Le gouvernement syrien et les forces kurdes ont annoncé ce 30 janvier être parvenus à un accord, actant l’intégration des administrations autonomes kurdes à l’Etat central. Cela pourrait mettre fin à quinze ans d’autonomie.
Depuis début janvier, les territoires syriens contrôlés par les forces armées kurdes (FDS), ont été successivement repris par l’armée d’al-Charaa, soutenue par la Turquie, et une partie des populations locales. Ces dernières, anciennement alliées aux FDS auraient dénoncé des arrestations arbitraires de leur part depuis la chute d’Assad. Ce 18 janvier, un premier accord avait acté la reprise en main par l’État de ces territoires et des champs pétrolifères et gaziers. En outre, le gouvernement devrait reprendre la responsabilité juridique et sécuritaire des prisonniers de l’État islamique, jusqu’ici surveillés par les FDS. Ces derniers ont été en première ligne contre Daech, étaient soutenus pour cette raison par les États-Unis et l’Europe, mais semblent désormais seuls face à al-Charaa qui a su s’attirer les bonnes grâces de la communauté internationale. Si quelques concessions ont été accordées aux Kurdes, en reconnaissant leur langue et en leur garantissant des droits nationaux, il s’agit surtout d’assimiler les organisations kurdes autonomes à l’État central et de balayer le projet révolutionnaire d’une société sans État.
Depuis 2011 s’était concrétisé au Rojava un confédéralisme démocratique, radicalement anticapitaliste.
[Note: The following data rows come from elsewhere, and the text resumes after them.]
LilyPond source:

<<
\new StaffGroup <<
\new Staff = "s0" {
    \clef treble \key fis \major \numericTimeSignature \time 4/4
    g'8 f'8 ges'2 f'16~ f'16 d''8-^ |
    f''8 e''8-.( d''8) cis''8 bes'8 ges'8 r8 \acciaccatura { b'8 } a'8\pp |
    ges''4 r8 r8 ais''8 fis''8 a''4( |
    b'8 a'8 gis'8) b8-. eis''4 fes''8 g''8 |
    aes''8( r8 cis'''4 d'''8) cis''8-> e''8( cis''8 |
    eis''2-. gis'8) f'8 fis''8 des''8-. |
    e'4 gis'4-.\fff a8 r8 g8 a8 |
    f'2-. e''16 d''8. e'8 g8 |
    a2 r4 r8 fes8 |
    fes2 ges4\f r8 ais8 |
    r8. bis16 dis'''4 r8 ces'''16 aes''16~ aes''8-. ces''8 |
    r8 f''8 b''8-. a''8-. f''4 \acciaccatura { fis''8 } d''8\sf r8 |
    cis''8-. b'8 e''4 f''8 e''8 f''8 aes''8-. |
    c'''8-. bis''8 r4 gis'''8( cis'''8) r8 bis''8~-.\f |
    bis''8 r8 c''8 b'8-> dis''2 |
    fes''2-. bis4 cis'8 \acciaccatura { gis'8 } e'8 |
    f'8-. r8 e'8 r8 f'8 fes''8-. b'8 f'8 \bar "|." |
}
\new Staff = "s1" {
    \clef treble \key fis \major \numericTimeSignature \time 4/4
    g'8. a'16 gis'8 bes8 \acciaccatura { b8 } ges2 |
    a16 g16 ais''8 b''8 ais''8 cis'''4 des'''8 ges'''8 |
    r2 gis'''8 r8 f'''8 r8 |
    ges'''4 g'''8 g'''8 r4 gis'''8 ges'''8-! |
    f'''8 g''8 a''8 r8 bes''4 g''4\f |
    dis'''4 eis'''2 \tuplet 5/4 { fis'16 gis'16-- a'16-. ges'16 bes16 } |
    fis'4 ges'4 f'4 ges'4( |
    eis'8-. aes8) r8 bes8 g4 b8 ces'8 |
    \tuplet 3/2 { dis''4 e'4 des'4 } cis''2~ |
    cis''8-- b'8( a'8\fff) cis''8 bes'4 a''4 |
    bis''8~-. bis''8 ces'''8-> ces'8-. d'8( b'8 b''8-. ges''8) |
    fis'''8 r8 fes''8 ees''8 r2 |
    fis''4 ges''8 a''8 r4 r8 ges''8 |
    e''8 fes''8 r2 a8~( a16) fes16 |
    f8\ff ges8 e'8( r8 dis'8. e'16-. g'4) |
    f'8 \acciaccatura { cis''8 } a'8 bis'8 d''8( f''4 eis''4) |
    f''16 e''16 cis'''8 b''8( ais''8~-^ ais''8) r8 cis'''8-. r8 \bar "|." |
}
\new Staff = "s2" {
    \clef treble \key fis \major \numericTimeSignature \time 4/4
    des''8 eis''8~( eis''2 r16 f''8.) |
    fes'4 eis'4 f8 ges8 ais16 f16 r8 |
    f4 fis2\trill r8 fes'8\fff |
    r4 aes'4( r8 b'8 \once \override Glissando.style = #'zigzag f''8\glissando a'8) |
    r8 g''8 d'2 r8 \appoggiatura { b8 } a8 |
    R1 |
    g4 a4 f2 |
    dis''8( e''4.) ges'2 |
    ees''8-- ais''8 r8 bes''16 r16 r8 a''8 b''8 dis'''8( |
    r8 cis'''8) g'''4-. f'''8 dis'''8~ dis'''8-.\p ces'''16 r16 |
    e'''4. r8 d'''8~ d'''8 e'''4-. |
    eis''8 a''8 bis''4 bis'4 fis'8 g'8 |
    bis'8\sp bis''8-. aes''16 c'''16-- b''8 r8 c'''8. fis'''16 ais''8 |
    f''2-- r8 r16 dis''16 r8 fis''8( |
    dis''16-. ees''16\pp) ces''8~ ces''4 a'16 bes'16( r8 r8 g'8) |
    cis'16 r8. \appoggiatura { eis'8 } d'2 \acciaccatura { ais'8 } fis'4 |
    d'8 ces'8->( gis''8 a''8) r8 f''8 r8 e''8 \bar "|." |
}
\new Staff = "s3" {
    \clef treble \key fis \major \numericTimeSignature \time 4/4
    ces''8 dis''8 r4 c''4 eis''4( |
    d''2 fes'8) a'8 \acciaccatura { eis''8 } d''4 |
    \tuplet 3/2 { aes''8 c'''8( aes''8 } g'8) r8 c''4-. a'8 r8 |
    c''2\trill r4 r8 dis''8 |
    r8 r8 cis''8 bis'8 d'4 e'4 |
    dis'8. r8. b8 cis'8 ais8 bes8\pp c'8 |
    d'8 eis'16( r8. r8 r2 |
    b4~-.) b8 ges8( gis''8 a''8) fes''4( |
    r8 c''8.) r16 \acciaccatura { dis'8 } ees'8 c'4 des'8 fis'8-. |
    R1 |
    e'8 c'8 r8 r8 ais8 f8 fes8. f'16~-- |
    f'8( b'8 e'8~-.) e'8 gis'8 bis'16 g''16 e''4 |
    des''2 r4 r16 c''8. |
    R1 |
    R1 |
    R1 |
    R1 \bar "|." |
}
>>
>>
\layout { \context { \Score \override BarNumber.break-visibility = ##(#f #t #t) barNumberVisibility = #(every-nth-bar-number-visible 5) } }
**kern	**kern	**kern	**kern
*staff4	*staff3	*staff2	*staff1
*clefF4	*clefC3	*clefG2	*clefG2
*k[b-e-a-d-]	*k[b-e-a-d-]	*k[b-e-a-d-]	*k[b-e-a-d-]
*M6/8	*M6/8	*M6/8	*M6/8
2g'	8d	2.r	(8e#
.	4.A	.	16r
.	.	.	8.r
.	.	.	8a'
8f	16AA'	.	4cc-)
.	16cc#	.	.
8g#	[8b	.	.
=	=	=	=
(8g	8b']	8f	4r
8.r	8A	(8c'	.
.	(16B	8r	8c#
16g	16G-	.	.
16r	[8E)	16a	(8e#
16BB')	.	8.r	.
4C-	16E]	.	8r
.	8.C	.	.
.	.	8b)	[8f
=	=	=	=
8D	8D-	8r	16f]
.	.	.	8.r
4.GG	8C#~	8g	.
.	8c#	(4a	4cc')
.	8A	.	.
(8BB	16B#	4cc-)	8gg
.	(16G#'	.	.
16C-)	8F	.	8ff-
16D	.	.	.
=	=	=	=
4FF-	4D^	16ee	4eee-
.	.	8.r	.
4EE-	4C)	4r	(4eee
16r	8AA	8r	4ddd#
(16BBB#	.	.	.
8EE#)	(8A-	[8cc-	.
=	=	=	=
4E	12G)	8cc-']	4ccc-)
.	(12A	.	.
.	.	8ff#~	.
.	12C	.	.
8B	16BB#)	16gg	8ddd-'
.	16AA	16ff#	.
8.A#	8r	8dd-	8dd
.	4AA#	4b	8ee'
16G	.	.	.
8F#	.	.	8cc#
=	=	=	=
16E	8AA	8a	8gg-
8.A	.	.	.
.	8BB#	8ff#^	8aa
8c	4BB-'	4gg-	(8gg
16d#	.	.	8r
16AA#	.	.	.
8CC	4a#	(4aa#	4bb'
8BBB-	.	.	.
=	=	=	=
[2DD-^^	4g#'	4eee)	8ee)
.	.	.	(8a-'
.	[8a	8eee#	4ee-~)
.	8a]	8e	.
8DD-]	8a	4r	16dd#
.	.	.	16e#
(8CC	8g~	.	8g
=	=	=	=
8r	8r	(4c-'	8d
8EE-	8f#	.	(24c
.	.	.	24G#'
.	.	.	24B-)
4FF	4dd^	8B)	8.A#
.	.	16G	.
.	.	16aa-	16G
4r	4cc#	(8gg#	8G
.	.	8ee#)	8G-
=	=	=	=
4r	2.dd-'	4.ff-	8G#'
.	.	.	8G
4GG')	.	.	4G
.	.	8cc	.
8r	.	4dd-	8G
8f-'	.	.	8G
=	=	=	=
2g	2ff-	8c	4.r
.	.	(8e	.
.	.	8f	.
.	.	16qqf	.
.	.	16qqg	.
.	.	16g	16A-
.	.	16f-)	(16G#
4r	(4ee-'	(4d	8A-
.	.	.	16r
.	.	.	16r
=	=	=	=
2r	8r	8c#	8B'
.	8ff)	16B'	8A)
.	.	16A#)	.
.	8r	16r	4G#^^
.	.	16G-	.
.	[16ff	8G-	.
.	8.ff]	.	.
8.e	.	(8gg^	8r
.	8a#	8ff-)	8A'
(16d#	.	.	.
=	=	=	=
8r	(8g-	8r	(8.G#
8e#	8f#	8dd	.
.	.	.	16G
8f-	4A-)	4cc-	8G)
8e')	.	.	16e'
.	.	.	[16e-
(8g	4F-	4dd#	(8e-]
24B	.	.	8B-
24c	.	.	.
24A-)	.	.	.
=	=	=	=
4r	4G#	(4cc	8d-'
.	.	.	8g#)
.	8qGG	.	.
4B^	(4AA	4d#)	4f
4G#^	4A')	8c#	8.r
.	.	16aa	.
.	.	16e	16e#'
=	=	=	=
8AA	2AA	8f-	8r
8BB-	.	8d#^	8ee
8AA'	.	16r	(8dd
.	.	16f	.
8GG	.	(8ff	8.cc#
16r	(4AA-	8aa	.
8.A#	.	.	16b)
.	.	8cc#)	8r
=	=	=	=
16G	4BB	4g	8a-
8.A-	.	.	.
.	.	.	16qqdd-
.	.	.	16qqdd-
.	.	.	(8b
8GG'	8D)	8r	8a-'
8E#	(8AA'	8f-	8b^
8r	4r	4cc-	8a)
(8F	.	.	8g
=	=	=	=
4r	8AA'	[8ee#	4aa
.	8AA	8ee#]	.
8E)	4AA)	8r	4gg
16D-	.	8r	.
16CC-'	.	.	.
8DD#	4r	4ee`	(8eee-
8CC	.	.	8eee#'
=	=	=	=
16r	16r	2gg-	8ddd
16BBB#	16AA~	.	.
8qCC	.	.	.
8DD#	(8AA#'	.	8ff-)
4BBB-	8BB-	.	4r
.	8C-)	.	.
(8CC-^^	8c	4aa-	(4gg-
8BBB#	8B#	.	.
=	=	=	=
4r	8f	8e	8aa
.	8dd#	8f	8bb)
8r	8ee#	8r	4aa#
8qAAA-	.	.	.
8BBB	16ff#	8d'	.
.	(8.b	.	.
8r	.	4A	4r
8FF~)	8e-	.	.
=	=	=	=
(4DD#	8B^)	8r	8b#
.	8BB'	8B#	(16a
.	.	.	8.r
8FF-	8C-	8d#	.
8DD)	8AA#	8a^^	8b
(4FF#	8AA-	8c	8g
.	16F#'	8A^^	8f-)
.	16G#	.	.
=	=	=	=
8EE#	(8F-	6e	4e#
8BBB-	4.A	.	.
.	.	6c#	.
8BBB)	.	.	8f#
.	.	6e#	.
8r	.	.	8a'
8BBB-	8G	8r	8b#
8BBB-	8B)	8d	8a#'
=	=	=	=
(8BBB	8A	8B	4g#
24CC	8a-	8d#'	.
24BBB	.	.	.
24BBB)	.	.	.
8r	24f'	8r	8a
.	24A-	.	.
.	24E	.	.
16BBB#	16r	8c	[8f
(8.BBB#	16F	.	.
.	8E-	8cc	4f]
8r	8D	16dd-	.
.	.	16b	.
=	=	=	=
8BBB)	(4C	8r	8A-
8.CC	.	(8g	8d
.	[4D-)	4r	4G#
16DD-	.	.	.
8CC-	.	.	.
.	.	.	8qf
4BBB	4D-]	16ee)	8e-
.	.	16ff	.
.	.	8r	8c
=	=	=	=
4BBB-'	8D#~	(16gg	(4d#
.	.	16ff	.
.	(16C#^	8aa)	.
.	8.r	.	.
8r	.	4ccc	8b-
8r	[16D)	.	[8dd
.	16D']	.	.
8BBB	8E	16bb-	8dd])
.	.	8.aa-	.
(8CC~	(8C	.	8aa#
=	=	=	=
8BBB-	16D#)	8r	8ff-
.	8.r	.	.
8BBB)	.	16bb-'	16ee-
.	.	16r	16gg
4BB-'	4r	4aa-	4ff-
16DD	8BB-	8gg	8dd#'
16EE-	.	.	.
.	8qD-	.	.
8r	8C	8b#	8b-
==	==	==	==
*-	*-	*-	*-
Dès le départ, des femmes y ont imposé une ligne féministe radicale, en construisant notamment des villages en non-mixité, pour accueillir les victimes de violences patriarcales.
Comme l’illustre la vidéo virale d’un soldat syrien brandissant fièrement la tresse coupée d’une combattante kurde, les femmes kurdes, syriennes comme iraniennes, sont aussi en première ligne face à la répression autoritaire et à sa représentation.